Selon le dernier rapport d’Amnistie internationale, nous avons toutes les raisons de croire que de nombreux détenus à Bagram ont été soumis à l’isolement prolongé, à la privation de sommeil, quand ce n’est pas à des formes beaucoup plus brutales de torture. Or, non seulement l’administration Bush n’a jamais été jugée pour les crimes commis au nom de la lutte contre le terrorisme, mais elle s’en félicite. Dans son autobiographie parue fin 2010, le président Bush n’a pas hésité à expliquer les raisons pour lesquelles il avait jugé appropriées les techniques de « water-boarding », la noyade simulée, car elle aurait permis d’obtenir des renseignements indispensables tout en étant sans danger réel pour les personnes interrogées. Il ne s’agit pas d’une primeur de journaliste, mais des confessions publiques d’un ancien président des États-Unis.
Ce que voulons être
Ceci étant dit, nous n’avons pas encore tout perdu, bien au contraire. Dans son article, David Cole rappelle que la majorité des dispositions appliquées au cours des dernières années pour limiter ou contrer les lois antiterroristes aux États-Unis résultent des efforts conjugués des militants d’associations de défense des droits et libertés. Au Canada, si notre sens des responsabilités citoyennes est émoussé, il existe de nombreuses organisations prêtes à nous aider pour nous informer et qui peuvent aussi représenter de formidables réseaux de mobilisation citoyenne. Au sujet des mesures législatives, on peut mentionner, pour le cas du Québec seulement, la Ligue des droits et libertés, qui avec des moyens très modestes parvient à renseigner les citoyens et à leur offrir une aide précieuse pour comprendre le système juridique dans lequel nous vivons.
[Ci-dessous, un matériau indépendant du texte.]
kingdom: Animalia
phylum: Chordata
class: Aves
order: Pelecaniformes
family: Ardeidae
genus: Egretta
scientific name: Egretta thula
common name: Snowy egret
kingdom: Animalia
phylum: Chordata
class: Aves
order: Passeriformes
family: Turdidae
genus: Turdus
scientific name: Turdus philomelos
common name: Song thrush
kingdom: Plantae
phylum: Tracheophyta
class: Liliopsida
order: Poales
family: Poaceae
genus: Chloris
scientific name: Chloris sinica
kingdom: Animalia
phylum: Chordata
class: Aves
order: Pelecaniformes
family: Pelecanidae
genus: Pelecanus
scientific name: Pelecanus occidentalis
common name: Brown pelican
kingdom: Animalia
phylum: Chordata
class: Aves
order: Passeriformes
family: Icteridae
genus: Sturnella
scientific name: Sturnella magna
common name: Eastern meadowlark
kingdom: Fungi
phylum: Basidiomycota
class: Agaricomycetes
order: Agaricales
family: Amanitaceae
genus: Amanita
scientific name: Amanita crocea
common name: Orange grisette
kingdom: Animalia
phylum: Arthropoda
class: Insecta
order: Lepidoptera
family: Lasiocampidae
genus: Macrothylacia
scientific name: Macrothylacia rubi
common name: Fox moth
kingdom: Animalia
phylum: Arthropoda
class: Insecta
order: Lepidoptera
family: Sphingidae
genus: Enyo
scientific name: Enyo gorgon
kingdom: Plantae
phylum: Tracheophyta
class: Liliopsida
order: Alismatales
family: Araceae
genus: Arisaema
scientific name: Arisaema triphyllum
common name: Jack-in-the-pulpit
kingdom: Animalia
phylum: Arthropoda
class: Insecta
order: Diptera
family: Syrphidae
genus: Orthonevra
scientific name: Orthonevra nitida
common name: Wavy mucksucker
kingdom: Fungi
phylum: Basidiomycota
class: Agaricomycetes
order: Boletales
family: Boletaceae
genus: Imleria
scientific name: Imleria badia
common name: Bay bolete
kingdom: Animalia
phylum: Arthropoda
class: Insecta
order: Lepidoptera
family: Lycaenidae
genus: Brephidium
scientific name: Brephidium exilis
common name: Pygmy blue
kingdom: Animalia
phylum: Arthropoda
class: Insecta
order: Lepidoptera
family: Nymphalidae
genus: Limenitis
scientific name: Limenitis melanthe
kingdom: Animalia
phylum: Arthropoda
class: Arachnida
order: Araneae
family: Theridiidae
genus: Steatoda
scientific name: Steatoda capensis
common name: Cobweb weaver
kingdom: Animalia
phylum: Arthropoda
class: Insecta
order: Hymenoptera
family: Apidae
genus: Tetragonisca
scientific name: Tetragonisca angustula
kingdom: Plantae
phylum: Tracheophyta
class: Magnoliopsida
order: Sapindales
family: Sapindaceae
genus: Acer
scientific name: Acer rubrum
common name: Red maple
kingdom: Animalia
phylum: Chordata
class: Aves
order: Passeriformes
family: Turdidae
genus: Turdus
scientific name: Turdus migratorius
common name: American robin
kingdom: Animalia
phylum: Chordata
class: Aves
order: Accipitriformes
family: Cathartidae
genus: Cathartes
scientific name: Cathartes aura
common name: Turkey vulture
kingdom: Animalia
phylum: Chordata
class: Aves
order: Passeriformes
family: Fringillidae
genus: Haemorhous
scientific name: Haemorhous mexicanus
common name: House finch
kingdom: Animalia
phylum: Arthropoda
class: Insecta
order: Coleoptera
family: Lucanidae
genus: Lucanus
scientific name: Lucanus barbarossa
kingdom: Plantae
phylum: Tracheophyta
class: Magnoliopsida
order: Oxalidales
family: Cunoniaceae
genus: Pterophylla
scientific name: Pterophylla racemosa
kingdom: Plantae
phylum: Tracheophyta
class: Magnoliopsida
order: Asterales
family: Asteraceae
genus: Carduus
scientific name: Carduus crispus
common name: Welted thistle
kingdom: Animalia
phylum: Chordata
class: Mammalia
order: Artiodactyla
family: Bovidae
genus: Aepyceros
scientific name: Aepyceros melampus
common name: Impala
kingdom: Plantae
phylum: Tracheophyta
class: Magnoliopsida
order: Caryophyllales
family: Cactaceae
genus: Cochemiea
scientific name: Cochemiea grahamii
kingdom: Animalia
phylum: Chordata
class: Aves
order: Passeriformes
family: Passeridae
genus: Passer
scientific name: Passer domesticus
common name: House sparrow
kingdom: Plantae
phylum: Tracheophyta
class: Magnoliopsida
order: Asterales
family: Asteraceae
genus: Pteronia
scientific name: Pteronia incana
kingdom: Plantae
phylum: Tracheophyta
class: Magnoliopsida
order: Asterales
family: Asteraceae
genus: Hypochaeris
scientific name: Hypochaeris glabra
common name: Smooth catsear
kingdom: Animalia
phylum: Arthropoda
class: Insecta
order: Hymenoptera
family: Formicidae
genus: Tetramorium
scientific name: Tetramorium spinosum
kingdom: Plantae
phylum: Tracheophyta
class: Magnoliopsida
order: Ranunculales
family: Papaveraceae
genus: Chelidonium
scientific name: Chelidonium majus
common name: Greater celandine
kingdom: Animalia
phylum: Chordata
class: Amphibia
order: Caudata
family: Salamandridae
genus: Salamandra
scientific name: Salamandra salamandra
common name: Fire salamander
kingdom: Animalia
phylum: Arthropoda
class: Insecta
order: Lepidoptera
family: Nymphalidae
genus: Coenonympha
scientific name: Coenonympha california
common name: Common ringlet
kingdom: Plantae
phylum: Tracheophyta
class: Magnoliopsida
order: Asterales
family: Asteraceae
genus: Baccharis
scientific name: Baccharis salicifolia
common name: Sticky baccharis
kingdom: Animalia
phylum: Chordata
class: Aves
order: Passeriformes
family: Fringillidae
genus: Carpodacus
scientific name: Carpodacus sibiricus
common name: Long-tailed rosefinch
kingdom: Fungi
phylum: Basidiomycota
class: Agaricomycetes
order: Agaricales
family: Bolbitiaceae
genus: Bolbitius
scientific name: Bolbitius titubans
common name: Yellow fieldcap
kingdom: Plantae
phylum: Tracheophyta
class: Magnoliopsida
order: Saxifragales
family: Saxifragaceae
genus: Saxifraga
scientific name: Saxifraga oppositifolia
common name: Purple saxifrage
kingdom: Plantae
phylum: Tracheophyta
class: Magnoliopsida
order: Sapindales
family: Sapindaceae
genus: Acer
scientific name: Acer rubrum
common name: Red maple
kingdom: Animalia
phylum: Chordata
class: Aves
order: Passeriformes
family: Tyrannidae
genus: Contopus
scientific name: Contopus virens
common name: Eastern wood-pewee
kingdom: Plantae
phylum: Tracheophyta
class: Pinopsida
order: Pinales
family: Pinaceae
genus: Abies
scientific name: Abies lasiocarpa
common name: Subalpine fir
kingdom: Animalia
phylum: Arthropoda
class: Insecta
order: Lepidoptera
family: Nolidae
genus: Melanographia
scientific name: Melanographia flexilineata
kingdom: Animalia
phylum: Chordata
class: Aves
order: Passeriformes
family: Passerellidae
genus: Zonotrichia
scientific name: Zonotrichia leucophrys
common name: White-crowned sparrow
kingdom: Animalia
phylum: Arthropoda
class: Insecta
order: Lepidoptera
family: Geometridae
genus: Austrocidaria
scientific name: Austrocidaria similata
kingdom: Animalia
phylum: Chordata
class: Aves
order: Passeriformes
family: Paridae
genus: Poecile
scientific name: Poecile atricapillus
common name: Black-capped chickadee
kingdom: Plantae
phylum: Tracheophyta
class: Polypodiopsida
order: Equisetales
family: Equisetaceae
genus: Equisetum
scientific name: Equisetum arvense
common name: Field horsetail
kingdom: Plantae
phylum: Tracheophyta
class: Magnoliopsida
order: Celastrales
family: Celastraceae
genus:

Une autre preuve que nous n’avons pas tout perdu est que malgré la loi C-36, et même malgré les tentatives — qui seront probablement couronnées de succès — du gouvernement Harper pour remettre en vigueur les fameuses clauses contestées, l’ensemble de notre système juridique et ce que nous pourrions nommer de manière plus générale « l’État de droit » sont toujours en grande partie supérieurs aux volontés du pouvoir exécutif et des pouvoirs policiers. La raison tient en ce que nous sommes encore capables de défendre tous ensemble ce qui nous tient à coeur, une règle de droit valable pour tous.
Toute augmentation des pouvoirs de l’État sous prétexte de lutter contre un ennemi, a fortiori un ennemi sans visage, peut donner lieu à une érosion de la démocratie, c’est-à-dire à une érosion des garanties et des protections des droits et libertés de chacun d’entre nous. La lutte contre le terrorisme entre maintenant dans sa deuxième décennie. Jusqu’ici, nous avons perdu beaucoup, mais nous n’avons pas tout perdu. Nous ne sommes pas encore complètement abrutis par le discours sécuritaire. En ces temps de commémoration, il est temps plus que jamais de se rappeler ce que furent ces dix années, ce que nous sommes et ce que nous voulons être.
L’auteur est Professeur au Département de philosophie de l’Université de Montréal. Article tiré de la section Opinion du journal Le Devoir.